## TASK GOAL:
Return every line of the data below without changing a single character.

(Source records)
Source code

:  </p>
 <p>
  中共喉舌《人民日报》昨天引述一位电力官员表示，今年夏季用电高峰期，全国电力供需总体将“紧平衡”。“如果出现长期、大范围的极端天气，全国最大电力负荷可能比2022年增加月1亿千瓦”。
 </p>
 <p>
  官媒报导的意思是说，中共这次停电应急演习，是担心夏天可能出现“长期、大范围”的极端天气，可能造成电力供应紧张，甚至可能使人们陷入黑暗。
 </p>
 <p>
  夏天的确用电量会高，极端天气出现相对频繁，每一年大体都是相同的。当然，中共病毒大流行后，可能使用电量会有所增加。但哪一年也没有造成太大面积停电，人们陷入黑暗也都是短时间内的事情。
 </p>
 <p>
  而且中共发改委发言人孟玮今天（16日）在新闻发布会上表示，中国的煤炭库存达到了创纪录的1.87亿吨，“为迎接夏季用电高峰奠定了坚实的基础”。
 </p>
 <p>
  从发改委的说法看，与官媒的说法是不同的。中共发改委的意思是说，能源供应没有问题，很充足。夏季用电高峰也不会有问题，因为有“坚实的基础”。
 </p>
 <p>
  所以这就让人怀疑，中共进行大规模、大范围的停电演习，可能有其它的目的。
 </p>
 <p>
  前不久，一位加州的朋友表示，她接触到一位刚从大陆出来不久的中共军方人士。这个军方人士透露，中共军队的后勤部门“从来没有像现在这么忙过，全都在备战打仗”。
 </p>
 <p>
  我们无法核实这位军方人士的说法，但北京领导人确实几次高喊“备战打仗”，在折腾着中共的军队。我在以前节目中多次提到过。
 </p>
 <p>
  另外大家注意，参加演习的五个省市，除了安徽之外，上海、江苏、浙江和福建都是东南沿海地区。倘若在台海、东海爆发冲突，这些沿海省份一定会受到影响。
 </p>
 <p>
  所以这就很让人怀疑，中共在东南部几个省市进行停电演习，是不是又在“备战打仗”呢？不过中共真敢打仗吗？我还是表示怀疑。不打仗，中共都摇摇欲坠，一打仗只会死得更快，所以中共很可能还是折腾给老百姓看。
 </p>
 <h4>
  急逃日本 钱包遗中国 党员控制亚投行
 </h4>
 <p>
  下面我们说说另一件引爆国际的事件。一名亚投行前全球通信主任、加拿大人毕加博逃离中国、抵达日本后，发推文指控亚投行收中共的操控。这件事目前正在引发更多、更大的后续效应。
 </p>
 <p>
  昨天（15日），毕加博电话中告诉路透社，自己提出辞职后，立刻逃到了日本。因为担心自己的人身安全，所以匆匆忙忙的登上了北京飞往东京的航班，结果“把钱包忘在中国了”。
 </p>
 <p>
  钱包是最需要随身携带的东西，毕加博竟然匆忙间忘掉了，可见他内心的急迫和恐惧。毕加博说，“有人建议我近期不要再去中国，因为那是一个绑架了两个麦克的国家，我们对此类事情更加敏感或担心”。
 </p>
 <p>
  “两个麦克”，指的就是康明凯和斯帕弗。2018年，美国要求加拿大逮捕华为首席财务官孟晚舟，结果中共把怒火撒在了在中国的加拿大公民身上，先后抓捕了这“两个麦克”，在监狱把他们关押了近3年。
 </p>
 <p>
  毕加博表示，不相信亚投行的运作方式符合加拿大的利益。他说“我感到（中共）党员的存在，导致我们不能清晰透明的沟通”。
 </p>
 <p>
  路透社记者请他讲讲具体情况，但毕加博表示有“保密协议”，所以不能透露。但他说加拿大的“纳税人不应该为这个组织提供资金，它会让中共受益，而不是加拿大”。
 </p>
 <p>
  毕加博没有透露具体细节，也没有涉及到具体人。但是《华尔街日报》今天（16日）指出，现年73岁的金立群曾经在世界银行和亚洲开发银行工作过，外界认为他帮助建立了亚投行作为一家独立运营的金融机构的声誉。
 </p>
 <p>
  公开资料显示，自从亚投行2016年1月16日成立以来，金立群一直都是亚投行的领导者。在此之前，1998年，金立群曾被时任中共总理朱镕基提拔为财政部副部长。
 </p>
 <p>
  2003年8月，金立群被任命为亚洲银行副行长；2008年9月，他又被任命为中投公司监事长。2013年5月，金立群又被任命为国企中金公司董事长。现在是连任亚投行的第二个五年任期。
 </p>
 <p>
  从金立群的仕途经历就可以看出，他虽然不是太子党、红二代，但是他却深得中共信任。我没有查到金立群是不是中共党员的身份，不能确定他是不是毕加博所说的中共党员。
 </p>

## WRITTEN REPLY:
Source code

:  </p>
 <p>
  中共喉舌《人民日报》昨天引述一位电力官员表示，今年夏季用电高峰期，全国电力供需总体将“紧平衡”。“如果出现长期、大范围的极端天气，全国最大电力负荷可能比2022年增加月1亿千瓦”。
 </p>
 <p>
  官媒报导的意思是说，中共这次停电应急演习，是担心夏天可能出现“长期、大范围”的极端天气，可能造成电力供应紧张，甚至可能使人们陷入黑暗。
 </p>
 <p>
  夏天的确用电量会高，极端天气出现相对频繁，每一年大体都是相同的。当然，中共病毒大流行后，可能使用电量会有所增加。但哪一年也没有造成太大面积停电，人们陷入黑暗也都是短时间内的事情。
 </p>
 <p>
  而且中共发改委发言人孟玮今天（16日）在新闻发布会上表示，中国的煤炭库存达到了创纪录的1.87亿吨，“为迎接夏季用电高峰奠定了坚实的基础”。
 </p>
 <p>
  从发改委的说法看，与官媒的说法是不同的。中共发改委的意思是说，能源供应没有问题，很充足。夏季用电高峰也不会有问题，因为有“坚实的基础”。
 </p>
 <p>
  所以这就让人怀疑，中共进行大规模、大范围的停电演习，可能有其它的目的。
 </p>
 <p>
  前不久，一位加州的朋友表示，她接触到一位刚从大陆出来不久的中共军方人士。这个军方人士透露，中共军队的后勤部门“从来没有像现在这么忙过，全都在备战打仗”。
 </p>
 <p>
  我们无法核实这位军方人士的说法，但北京领导人确实几次高喊“备战打仗”，在折腾着中共的军队。我在以前节目中多次提到过。
 </p>
 <p>
  另外大家注意，参加演习的五个省市，除了安徽之外，上海、江苏、浙江和福建都是东南沿海地区。倘若在台海、东海爆发冲突，这些沿海省份一定会受到影响。
 </p>
 <p>
  所以这就很让人怀疑，中共在东南部几个省市进行停电演习，是不是又在“备战打仗”呢？不过中共真敢打仗吗？我还是表示怀疑。不打仗，中共都摇摇欲坠，一打仗只会死得更快，所以中共很可能还是折腾给老百姓看。
 </p>
 <h4>
  急逃日本 钱包遗中国 党员控制亚投行
 </h4>
 <p>
  下面我们说说另一件引爆国际的事件。一名亚投行前全球通信主任、加拿大人毕加博逃离中国、抵达日本后，发推文指控亚投行收中共的操控。这件事目前正在引发更多、更大的后续效应。
 </p>
 <p>
  昨天（15日），毕加博电话中告诉路透社，自己提出辞职后，立刻逃到了日本。因为担心自己的人身安全，所以匆匆忙忙的登上了北京飞往东京的航班，结果“把钱包忘在中国了”。
 </p>
 <p>
  钱包是最需要随身携带的东西，毕加博竟然匆忙间忘掉了，可见他内心的急迫和恐惧。毕加博说，“有人建议我近期不要再去中国，因为那是一个绑架了两个麦克的国家，我们对此类事情更加敏感或担心”。
 </p>
 <p>
  “两个麦克”，指的就是康明凯和斯帕弗。2018年，美国要求加拿大逮捕华为首席财务官孟晚舟，结果中共把怒火撒在了在中国的加拿大公民身上，先后抓捕了这“两个麦克”，在监狱把他们关押了近3年。
 </p>
 <p>
  毕加博表示，不相信亚投行的运作方式符合加拿大的利益。他说“我感到（中共）党员的存在，导致我们不能清晰透明的沟通”。
 </p>
 <p>
  路透社记者请他讲讲具体情况，但毕加博表示有“保密协议”，所以不能透露。但他说加拿大的“纳税人不应该为这个组织提供资金，它会让中共受益，而不是加拿大”。
 </p>
 <p>
  毕加博没有透露具体细节，也没有涉及到具体人。但是《华尔街日报》今天（16日）指出，现年73岁的金立群曾经在世界银行和亚洲开发银行工作过，外界认为他帮助建立了亚投行作为一家独立运营的金融机构的声誉。
 </p>
 <p>
  公开资料显示，自从亚投行2016年1月16日成立以来，金立群一直都是亚投行的领导者。在此之前，1998年，金立群曾被时任中共总理朱镕基提拔为财政部副部长。
 </p>
 <p>
  2003年8月，金立群被任命为亚洲银行副行长；2008年9月，他又被任命为中投公司监事长。2013年5月，金立群又被任命为国企中金公司董事长。现在是连任亚投行的第二个五年任期。
 </p>
 <p>
  从金立群的仕途经历就可以看出，他虽然不是太子党、红二代，但是他却深得中共信任。我没有查到金立群是不是中共党员的身份，不能确定他是不是毕加博所说的中共党员。
 </p>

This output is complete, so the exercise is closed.